Elixir itself will most probably require OTP 20 in the 1.8 release scheduled for January next year.
Right now the library uses "regular" NIFs. In general, for playing nice with the soft-realtime guarantees of the VM regular NIFs should execute in under 1ms. When they execute longer, it might throw off the load balancing of the schedulers (OS threads actually executing Erlang code) and lead to what is known as "scheduler collapse".

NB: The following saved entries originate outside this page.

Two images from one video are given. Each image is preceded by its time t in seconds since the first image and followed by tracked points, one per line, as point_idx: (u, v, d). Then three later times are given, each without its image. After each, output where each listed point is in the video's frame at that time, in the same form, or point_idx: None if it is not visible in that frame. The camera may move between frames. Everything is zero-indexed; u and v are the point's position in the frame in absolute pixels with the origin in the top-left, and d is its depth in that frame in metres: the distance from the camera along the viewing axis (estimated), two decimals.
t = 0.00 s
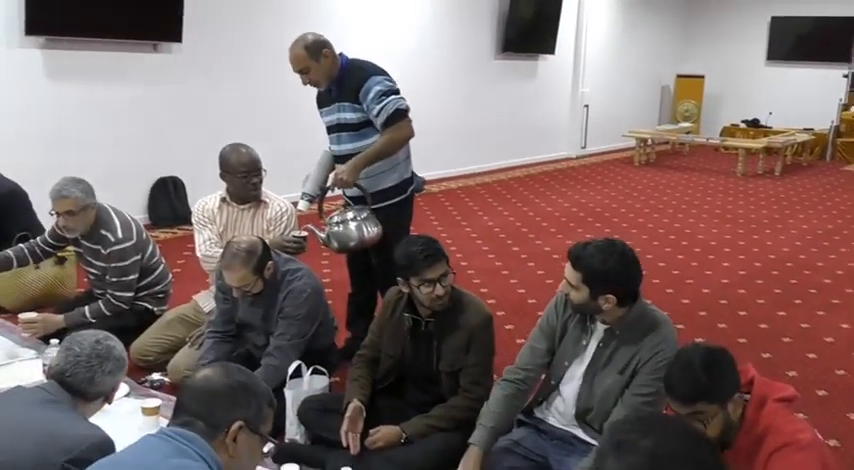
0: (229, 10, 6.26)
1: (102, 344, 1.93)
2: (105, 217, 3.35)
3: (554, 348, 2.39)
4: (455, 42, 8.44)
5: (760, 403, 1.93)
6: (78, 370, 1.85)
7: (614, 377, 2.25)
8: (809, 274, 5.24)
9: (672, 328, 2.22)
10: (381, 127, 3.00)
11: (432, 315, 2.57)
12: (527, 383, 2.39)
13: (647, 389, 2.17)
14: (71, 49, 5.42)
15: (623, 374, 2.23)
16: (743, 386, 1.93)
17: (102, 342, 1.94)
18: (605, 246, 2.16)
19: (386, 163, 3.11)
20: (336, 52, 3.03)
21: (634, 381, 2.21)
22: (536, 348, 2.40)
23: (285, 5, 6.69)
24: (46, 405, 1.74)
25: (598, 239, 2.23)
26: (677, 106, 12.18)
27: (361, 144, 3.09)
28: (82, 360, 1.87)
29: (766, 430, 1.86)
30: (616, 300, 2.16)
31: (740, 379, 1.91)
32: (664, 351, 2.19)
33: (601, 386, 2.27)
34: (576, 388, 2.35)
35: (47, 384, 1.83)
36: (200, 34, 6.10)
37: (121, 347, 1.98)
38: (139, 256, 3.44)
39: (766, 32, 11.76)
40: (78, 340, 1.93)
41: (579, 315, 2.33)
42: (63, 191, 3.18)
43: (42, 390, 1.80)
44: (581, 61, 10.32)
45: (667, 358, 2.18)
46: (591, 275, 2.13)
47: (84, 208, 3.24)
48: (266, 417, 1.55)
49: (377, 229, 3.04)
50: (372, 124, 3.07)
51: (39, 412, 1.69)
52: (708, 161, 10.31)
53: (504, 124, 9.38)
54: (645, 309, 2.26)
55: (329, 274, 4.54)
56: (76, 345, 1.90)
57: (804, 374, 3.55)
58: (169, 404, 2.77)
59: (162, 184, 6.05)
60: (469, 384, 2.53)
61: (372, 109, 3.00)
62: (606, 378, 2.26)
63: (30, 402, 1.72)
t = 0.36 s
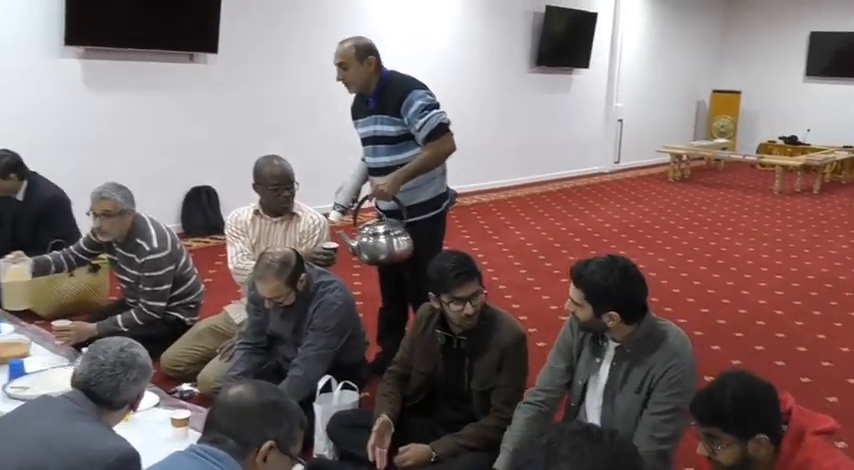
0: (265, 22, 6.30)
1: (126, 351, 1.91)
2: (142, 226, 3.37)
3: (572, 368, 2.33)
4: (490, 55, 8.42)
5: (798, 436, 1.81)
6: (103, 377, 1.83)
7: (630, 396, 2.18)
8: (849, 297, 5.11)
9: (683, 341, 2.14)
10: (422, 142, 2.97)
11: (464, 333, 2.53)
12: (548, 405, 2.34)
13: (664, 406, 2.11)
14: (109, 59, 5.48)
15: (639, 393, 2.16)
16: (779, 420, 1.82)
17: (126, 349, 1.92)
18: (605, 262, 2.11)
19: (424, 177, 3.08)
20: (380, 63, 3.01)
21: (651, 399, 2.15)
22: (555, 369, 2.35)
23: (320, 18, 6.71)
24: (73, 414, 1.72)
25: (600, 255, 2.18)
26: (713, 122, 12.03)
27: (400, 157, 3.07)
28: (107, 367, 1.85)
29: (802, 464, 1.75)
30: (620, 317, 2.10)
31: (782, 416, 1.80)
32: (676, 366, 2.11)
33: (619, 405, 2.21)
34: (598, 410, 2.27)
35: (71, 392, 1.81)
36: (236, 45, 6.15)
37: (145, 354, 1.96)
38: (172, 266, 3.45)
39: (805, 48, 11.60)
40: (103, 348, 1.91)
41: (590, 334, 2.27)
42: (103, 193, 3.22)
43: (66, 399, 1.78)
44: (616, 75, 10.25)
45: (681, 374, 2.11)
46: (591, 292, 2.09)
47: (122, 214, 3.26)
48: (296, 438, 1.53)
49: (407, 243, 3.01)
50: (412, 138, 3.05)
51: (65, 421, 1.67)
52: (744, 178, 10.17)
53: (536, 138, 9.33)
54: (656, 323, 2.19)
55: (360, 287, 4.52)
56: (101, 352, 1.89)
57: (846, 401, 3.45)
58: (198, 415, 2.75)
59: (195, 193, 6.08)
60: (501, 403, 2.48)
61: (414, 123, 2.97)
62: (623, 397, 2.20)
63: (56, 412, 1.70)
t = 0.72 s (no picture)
0: (312, 36, 6.36)
1: (140, 353, 1.76)
2: (190, 239, 3.40)
3: (611, 387, 2.25)
4: (535, 68, 8.39)
5: None
6: (119, 387, 1.70)
7: (675, 411, 2.09)
8: None
9: (722, 351, 2.04)
10: (474, 153, 2.95)
11: (509, 349, 2.48)
12: (588, 427, 2.29)
13: (712, 418, 2.02)
14: (158, 72, 5.57)
15: (684, 407, 2.07)
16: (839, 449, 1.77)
17: (139, 350, 1.77)
18: (635, 276, 2.04)
19: (472, 189, 3.06)
20: (427, 77, 3.00)
21: (697, 413, 2.05)
22: (594, 390, 2.28)
23: (366, 31, 6.74)
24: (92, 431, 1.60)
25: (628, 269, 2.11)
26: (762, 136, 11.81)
27: (450, 168, 3.05)
28: (123, 376, 1.71)
29: None
30: (654, 332, 2.02)
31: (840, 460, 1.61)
32: (720, 376, 2.02)
33: (664, 421, 2.11)
34: (644, 430, 2.18)
35: (86, 400, 1.68)
36: (284, 59, 6.21)
37: (160, 352, 1.82)
38: (219, 280, 3.47)
39: None
40: (114, 351, 1.76)
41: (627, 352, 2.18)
42: (153, 208, 3.26)
43: (82, 411, 1.65)
44: (664, 88, 10.13)
45: (726, 385, 2.01)
46: (621, 307, 2.01)
47: (171, 227, 3.30)
48: (338, 456, 1.50)
49: (458, 251, 2.96)
50: (462, 149, 3.03)
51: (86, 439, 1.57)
52: (795, 193, 9.95)
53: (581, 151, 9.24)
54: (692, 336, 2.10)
55: (403, 300, 4.50)
56: (113, 356, 1.74)
57: None
58: (242, 428, 2.74)
59: (241, 205, 6.14)
60: (544, 421, 2.43)
61: (466, 133, 2.95)
62: (667, 412, 2.10)
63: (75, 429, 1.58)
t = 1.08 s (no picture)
0: (348, 49, 6.39)
1: (130, 356, 1.77)
2: (228, 255, 3.41)
3: (647, 405, 2.18)
4: (571, 80, 8.34)
5: None
6: (112, 396, 1.71)
7: (712, 436, 2.02)
8: None
9: (763, 376, 1.97)
10: (513, 166, 2.92)
11: (547, 363, 2.44)
12: (623, 446, 2.22)
13: (748, 447, 1.94)
14: (197, 86, 5.63)
15: (721, 433, 2.00)
16: None
17: (129, 354, 1.77)
18: (678, 294, 1.98)
19: (511, 202, 3.03)
20: (464, 90, 2.99)
21: (734, 439, 1.98)
22: (630, 407, 2.21)
23: (402, 44, 6.76)
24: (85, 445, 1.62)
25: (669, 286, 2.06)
26: (804, 148, 11.62)
27: (489, 182, 3.03)
28: (113, 383, 1.72)
29: None
30: (698, 351, 1.97)
31: None
32: (758, 403, 1.94)
33: (700, 446, 2.04)
34: (681, 452, 2.12)
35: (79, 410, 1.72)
36: (321, 72, 6.25)
37: (151, 352, 1.82)
38: (257, 294, 3.48)
39: None
40: (103, 356, 1.77)
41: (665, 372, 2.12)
42: (188, 232, 3.23)
43: (75, 423, 1.68)
44: (702, 100, 10.01)
45: (764, 413, 1.93)
46: (664, 325, 1.96)
47: (210, 248, 3.28)
48: None
49: (499, 266, 2.92)
50: (501, 162, 3.00)
51: (80, 459, 1.58)
52: (838, 206, 9.75)
53: (618, 164, 9.16)
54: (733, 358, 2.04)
55: (437, 313, 4.48)
56: (102, 362, 1.75)
57: None
58: (276, 442, 2.74)
59: (277, 217, 6.17)
60: (581, 437, 2.39)
61: (505, 146, 2.93)
62: (704, 437, 2.03)
63: (67, 445, 1.61)
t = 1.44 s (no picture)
0: (381, 58, 6.41)
1: (120, 361, 1.66)
2: (258, 265, 3.44)
3: (683, 421, 2.15)
4: (604, 91, 8.30)
5: None
6: (103, 404, 1.60)
7: (748, 457, 1.98)
8: None
9: (804, 397, 1.93)
10: (548, 177, 2.91)
11: (579, 375, 2.42)
12: (658, 462, 2.19)
13: None
14: (232, 94, 5.69)
15: (758, 454, 1.96)
16: None
17: (119, 358, 1.66)
18: (716, 310, 1.96)
19: (545, 213, 3.02)
20: (500, 100, 2.98)
21: (773, 461, 1.94)
22: (665, 424, 2.18)
23: (435, 54, 6.77)
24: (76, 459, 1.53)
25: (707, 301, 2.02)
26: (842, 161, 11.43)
27: (523, 193, 3.02)
28: (104, 390, 1.61)
29: None
30: (739, 368, 1.94)
31: None
32: (798, 425, 1.90)
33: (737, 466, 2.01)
34: None
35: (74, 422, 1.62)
36: (354, 81, 6.28)
37: (144, 355, 1.71)
38: (289, 303, 3.52)
39: None
40: (93, 362, 1.66)
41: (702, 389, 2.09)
42: (218, 247, 3.26)
43: (67, 436, 1.58)
44: (737, 112, 9.90)
45: (804, 436, 1.89)
46: (703, 342, 1.93)
47: (238, 263, 3.31)
48: None
49: (530, 276, 2.90)
50: (536, 173, 3.00)
51: None
52: None
53: (652, 175, 9.08)
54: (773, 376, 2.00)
55: (468, 323, 4.47)
56: (92, 368, 1.64)
57: None
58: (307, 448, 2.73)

Fortunately, there are tools to prevent that. If the job can be easily chunked the best solution is to periodically call
enif_consume_timeslice
to check if code should yield and callenif_schedule_nif
to yield and allow the VM to execute other tasks, if necessary. If chunking is not an option, the NIFs can be marked to execute on "dirty" schedulers - separate OS threads where execution can take however long it can and does not affect how regular schedulers work. The downside is that it incurs a context switch to a different OS thread - if the computation is complex enough, that overhead should not be noticeable.After briefly looking at the code, it seems to be it would be good for the library to mark most functions as dirty (especially the element-wise operations or dot-product). A possible approach would also be to provide two implementations - dirty and not and call one of them depending on the size of the matrix. This might bring in more complexity then desired, though. An example of a library with a more intricate scheduler handling is enacl, which depending on the complexity runs functions on regular or dirty schedulers.